Gouden driehoek meteen stevig maken
Elk schooljaar start Esther met co-mentor Linda Dekker een nieuwe brugklas. ‘Tot de herfstvakantie is het kneiterhard werken om de driehoek ouders-leerling-mentor stevig neer te zetten. Vaak ben ik in november bekaf, maar ik weet dat het zich de rest van het schooljaar uitbetaald om hier zo druk mee te zijn’. Zeker in deze onzekere coronatijd, houdt ze de verbinding vast die ze ‘gewonnen’ heeft in de eerste fase van het schooljaar. Het afstandsonderwijs viel in die zin mee, ze had goed contact met alle leerlingen en niemand verdween van de radar. ‘Ik probeer met de leerlingen een archief op te bouwen met hun eigen databank waar ze uit ten alle tijden uit kunnen putten. Ook als het anders loopt in het leven of zoals nu.’
Duidelijk & liefdevol
Over haar aanpak is Esther helder: ‘Op het moment dat je duidelijk maar ook liefdevol voor de leerling bent, hebben zij direct juiste kaders en weten zij waar ze aan toe zijn, ook al loopt het in het (school)leven ineens anders. De regels op afstand zijn hetzelfde als met een schermpje ertussen. Wij willen als docenten toch ook duidelijk en liefdevol behandeld worden? Moet je eens kijken als het einde van het schooljaar nadert, hoe vaak wij dan de directie mailen of vragen of ons rooster van volgend schooljaar al klaar is: dat hebben leerlingen ook dagelijks.’
Geen dossiers
Esther heeft geen behoefte om de (vaak vuistdikke) dossiers van haar leerlingen te lezen. ‘Het enige waar ik een seintje van krijg is als een leerling agressief is (geweest).’ In verband met haar ervaringen op het tankstation is die informatie voor haar heel belangrijk.
‘Een kind is voor mij géén papiertje of een protocolletje, elk kind reageert weer anders op een persoon dus ik ga er altijd blanco in. Een kind liegt, scheldt en steelt van nature niet en als het dat wel doet, dan ga ik daarmee ‘boetseren’ (lees: trainen en consequent herhalen). Ik zie het altijd als de voetbaltrainingen die ik gaf: oefenen, herhalen, laten zien, laten voelen en dit dan weer herhalen…’
Is het te leren?
‘Tegenwoordig word soms ik gevraagd om trainingen en masterclasses te geven aan andere docenten en die zeggen dan vaak: “Ja, maar hoe jij dat doet, dat kan ik niet. En dan zeg ik, het klopt, ik ben als persoon niet kopieerbaar, niemand overigens, maar wát ik doe is wel kopieerbaar en dat begint op school al in groep 1, preventief. Ik merk namelijk op dat ik hier op het VSO voornamelijk ‘pleisters’ aan het plakken ben terwijl dat niet nodig zou moeten zijn als we eerder anders omgaan met kinderen.’ Esther eindigt dan steevast met deze kernspreuk: ‘Als je blijft doen wat je deed, blijf je krijgen wat je kreeg!'
Esther Wokke werkt als leraar en mentor op het Spinaker, speciaal voortgezet onderwijs. Na de nominatie voor Leraar van het jaar in 2019, heeft ze niet stil gezeten. Zo heeft ze onlangs een mentor/leerkracht/coach agenda ontwikkeld met elke week een les waar je preventief werkt aan je mentale gezondheid.
Relevante links:
- Esther Wokke (theexperienceaward.nl)
- Esther Wokke: Leraar van het jaar (despinaker.nl)

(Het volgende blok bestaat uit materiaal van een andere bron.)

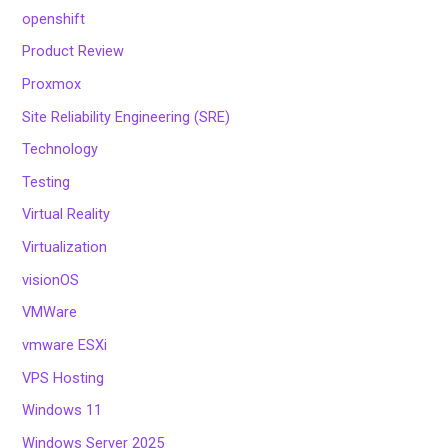
openshift
Product Review
Proxmox
Site Reliability Engineering (SRE)
Technology
Testing
Virtual Reality
Virtualization
visionOS
VMWare
vmware ESXi
VPS Hosting
Windows 11
Windows Server 2025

- Zij maakt het verschil: 'Juf Esther gaf me kracht en zelfvertrouwen' | RTL Nieuws
- (2) Podcast De Lange Lont: Esther Wokke (s01a06) - YouTube
- ’Ik gooide het roer om na zoveelste overval op ons tankstation’ | Columns & Opinie | Telegraaf.nl
- Lezer in beeld: Esther Wokke, Alkmaar, abonnee sinds 2019 - The Optimist
- Esther Wokke | LinkedIn
Reacties
C
mooie titel!
Arie de Bruin (Janusz Korczak Stichting)
Ieder kind verdient zo'n leraar!!!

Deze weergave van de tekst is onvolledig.